KHON KAEN, THAILAND – Ein 54-jähriger Polizeiunterleutnant hat in einem Restaurant im Bezirk Phra Yuen seine geschiedene Ehefrau erschossen. Nach der Tat rief er selbst die Polizei und wartete auf seine Festnahme. Er befindet sich in Untersuchungshaft.

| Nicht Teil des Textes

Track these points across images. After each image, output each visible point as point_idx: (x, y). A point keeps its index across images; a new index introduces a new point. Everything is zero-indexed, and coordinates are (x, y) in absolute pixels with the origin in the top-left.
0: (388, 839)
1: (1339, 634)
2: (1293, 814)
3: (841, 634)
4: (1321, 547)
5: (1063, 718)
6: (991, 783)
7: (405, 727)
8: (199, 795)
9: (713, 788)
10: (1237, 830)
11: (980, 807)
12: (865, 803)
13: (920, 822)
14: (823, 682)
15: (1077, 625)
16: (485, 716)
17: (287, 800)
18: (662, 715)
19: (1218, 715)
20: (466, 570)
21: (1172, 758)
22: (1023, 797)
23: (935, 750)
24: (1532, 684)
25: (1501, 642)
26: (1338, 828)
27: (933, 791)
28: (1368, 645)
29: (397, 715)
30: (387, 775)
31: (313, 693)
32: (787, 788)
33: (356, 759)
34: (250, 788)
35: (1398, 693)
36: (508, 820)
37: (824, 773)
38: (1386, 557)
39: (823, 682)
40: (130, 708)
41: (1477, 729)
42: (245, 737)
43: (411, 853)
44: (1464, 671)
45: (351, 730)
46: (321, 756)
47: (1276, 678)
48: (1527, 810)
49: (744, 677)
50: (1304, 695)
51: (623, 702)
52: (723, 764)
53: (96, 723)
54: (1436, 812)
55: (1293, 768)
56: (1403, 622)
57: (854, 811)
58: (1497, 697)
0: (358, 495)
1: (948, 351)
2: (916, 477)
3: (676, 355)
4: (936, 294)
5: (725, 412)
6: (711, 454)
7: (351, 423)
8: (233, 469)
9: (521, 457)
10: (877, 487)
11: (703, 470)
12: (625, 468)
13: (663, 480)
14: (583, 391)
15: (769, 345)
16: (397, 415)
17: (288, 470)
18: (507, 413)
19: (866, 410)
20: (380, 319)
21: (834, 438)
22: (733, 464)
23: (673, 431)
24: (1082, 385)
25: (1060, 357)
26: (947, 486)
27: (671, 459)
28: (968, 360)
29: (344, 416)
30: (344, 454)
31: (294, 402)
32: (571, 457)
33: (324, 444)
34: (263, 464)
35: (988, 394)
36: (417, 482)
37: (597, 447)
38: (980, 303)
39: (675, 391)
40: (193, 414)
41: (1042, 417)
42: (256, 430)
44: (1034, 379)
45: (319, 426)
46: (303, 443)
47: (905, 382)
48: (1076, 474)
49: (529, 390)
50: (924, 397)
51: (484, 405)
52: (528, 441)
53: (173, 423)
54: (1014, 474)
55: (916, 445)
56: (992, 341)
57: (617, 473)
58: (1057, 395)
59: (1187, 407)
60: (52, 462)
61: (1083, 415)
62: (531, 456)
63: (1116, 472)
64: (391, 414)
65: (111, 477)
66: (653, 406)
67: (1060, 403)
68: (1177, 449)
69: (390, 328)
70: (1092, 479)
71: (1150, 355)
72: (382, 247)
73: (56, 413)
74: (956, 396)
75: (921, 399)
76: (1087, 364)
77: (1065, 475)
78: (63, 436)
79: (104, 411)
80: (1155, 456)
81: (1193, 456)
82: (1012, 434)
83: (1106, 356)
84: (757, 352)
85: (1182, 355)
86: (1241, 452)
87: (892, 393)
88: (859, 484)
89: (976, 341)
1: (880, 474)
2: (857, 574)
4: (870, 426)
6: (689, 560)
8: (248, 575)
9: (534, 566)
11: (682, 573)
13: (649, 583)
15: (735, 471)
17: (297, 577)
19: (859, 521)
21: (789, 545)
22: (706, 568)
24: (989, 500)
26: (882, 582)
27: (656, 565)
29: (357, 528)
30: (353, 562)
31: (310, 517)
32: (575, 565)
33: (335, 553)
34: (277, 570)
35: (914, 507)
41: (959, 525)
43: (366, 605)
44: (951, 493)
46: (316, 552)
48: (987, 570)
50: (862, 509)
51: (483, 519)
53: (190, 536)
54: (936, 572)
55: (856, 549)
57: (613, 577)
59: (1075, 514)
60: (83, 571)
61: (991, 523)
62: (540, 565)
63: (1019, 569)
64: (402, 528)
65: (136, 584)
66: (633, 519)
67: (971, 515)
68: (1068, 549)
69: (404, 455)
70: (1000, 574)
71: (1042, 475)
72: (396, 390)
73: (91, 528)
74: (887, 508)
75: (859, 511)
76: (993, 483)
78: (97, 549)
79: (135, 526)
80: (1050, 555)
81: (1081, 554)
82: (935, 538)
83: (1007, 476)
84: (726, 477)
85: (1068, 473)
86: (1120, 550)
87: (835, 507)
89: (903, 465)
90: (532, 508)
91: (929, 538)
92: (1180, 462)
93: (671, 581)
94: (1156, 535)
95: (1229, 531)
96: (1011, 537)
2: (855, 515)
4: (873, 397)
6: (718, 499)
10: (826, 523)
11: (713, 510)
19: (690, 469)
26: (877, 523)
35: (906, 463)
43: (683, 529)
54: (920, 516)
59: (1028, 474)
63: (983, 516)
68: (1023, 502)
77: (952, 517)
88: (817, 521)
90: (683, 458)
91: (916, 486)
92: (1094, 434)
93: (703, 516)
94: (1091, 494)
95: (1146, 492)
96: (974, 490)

Schuss in einem Restaurant in Phra Yuen
Der Vorfall ereignete sich am Abend in einem Grillrestaurant im Bezirk Phra Yuen, Provinz Khon Kaen. Der Beamte, in Berichten als Tschutschat bezeichnet, suchte dort seine frühere Ehefrau Pattaja auf. Die 50-Jährige war als Dorfvorsteherin in der Region bekannt.
Pattaja erlag ihren Verletzungen noch am Tatort. Rettungskräfte, die kurz nach der Tat eintrafen, konnten ihr nicht mehr helfen. Die Polizei sicherte den Tatort und leitete sofort eine Untersuchung ein.
Täter stellte sich selbst
Tschutschat verließ den Tatort nach der Tat nicht, sondern alarmierte selbst seine Kollegen. Er wartete auf die eintreffenden Beamten und leistete keinen Widerstand bei seiner Festnahme. Das zuständige Revier übernahm die Ermittlungen.
Am folgenden Montag wurde der Beschuldigte dem Gericht in Khon Kaen vorgeführt. Er machte bei der Einlieferung keine öffentlichen Aussagen. Seine Verwandten waren kurz vor dem Gerichtstermin bei ihm.
Geständnis und Motiv
Bei der ersten Vernehmung legte Tschutschat ein umfassendes Geständnis ab. Als Hintergrund nannte er einen seit der Scheidung vor einem Jahr anhaltenden Streit über gemeinsame Schulden sowie Eifersucht wegen der neuen Beziehung seiner Ex-Frau.
Laut Ermittlungsleiter war der Beschuldigte zum Tatzeitpunkt nicht alkoholisiert. Die Staatsanwaltschaft prüft die Anklagevorwürfe, darunter vorsätzliche Tötung. Eine Verurteilung kann in Thailand mit der Höchststrafe geahndet werden.
Reaktion der Familie
Angehörige des Beschuldigten besuchten ihn vor dem Gerichtstermin. Sein Onkel erklärte gegenüber Medien, man werde den rechtlichen Prozess abwarten. Über die Familie der Getöteten lagen zunächst keine öffentlichen Stellungnahmen vor.
Die Pattaya Mail und thailändische Medien berichteten, dass Tschutschat bei seiner Überführung angab, sich an Teile des Vorfalls nicht erinnern zu können. Die Aussage wird im Rahmen der Ermittlungen bewertet.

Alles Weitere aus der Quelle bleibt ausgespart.